- _What is required_
Please decide whether each statement agrees with the post about Burn Scars, answering yes or no and quoting the deciding words of the post: (a) Burn Scars gathers primary sources on debates over light burning; (b) the documents show fire suppression as an approach nobody disputed; (c) light burning was a name for prescribed or controlled burning.
━━━━━ Selected passage
The How, Who, What, and Where with Editor Char Miller

November 13th, 2024 , Posted by whitek9
Image
Head shot of author Char Miller.

In Burn Scars, award-winning teacher and writer Char Miller assembles a collection of primary sources focused on debates over “light burning” (as prescribed or controlled burning was called). These historic documents show that not only was fire suppression a controversial approach, it was also driven by explicitly racist and colonial beliefs.

The primary sources in Burn Scars are varied and extensive. We’ve discussed how the project unfolds in a way that allows the documents to be in dialogue with one another. How did you select the documents and how did you approach sequencing the pieces in the book?
━━━━━━━━━━
━━━━━ Given material
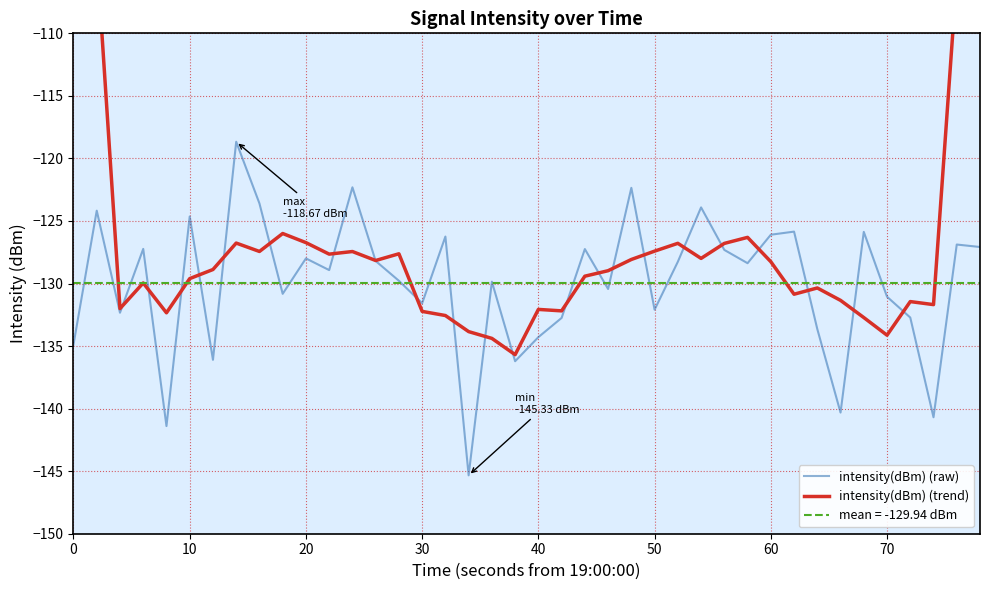

Is it true that intensity(dBm) (raw) equals -131.1 at 70?

True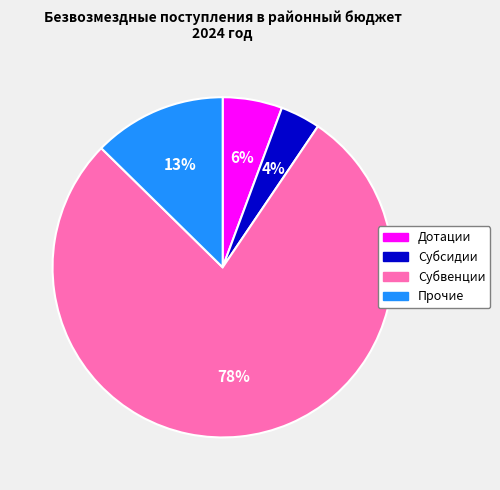

Is there a majority slice in this chart?

Yes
━━━━━━━━━━
- _Task answer_
(a) Yes: "assembles a collection of primary sources focused on debates over “light burning”"
(b) No: "not only was fire suppression a controversial approach"
(c) Yes: "as prescribed or controlled burning was called"